### Work order
After locating "Whole-slide histology image, Hematoxylin" in the listing below, copy that line and each one after it exactly, ending with the line that has "- diagnosis: Infiltrating duct carcinoma, NOS".

### Input records
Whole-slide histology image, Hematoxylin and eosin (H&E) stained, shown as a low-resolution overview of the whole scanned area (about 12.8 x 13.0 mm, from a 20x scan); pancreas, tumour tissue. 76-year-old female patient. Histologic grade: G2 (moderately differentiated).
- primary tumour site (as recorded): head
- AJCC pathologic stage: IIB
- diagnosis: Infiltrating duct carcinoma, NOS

--

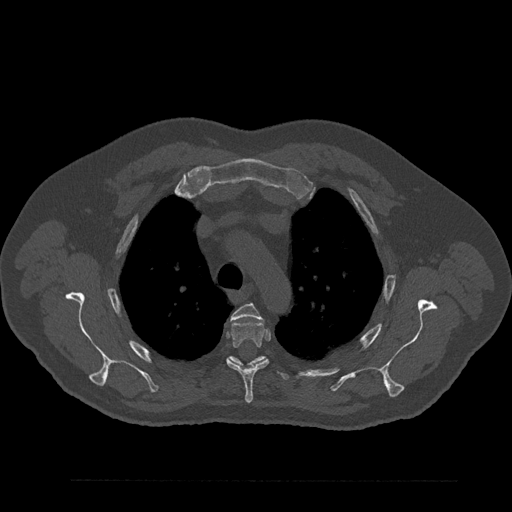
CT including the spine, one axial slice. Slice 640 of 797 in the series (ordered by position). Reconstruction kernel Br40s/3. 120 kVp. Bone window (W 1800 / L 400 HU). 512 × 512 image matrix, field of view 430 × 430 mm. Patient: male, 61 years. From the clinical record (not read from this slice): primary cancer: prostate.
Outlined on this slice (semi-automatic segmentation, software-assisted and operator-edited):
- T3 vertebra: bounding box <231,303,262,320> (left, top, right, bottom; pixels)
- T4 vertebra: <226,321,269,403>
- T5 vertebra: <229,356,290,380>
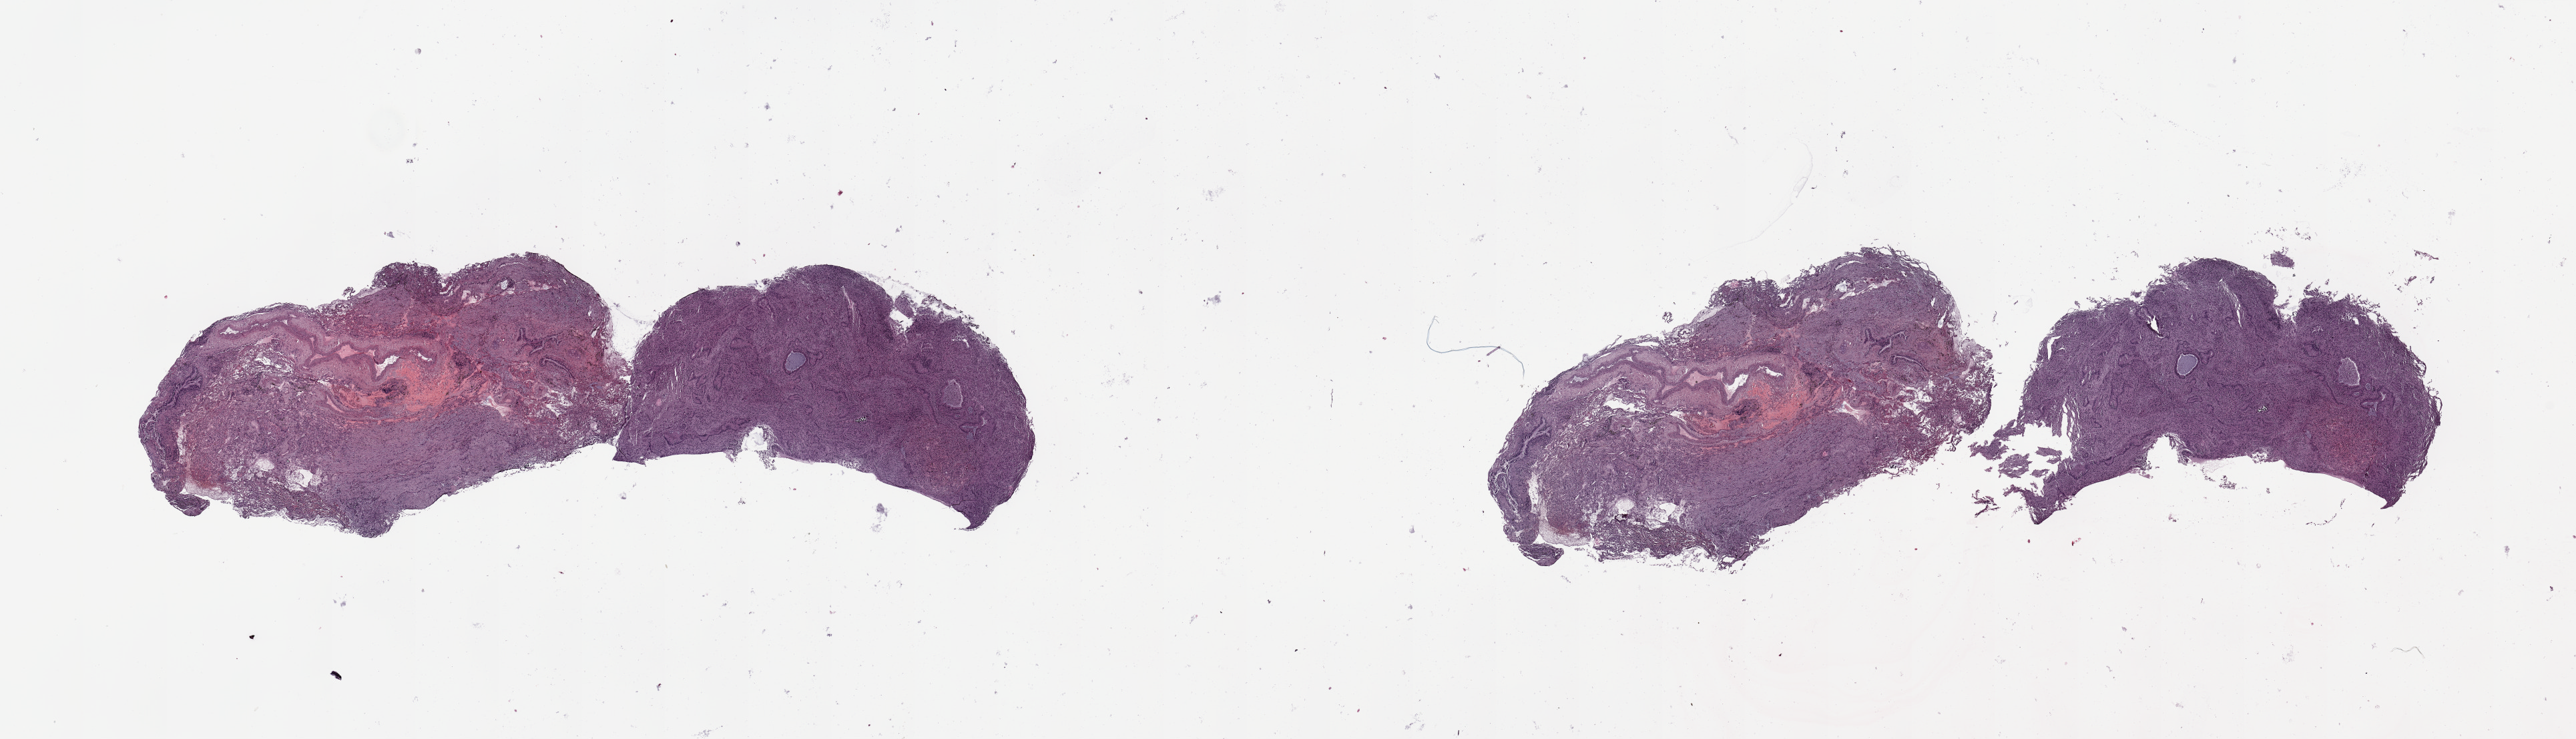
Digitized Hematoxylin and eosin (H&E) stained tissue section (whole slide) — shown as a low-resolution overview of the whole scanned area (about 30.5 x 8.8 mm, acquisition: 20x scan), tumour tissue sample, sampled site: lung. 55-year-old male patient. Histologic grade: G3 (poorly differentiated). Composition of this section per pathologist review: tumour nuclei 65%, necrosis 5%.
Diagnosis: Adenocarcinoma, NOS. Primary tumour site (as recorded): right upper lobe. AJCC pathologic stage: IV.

### Task output
Whole-slide histology image, Hematoxylin and eosin (H&E) stained, shown as a low-resolution overview of the whole scanned area (about 12.8 x 13.0 mm, from a 20x scan); pancreas, tumour tissue. 76-year-old female patient. Histologic grade: G2 (moderately differentiated).
- primary tumour site (as recorded): head
- AJCC pathologic stage: IIB
- diagnosis: Infiltrating duct carcinoma, NOS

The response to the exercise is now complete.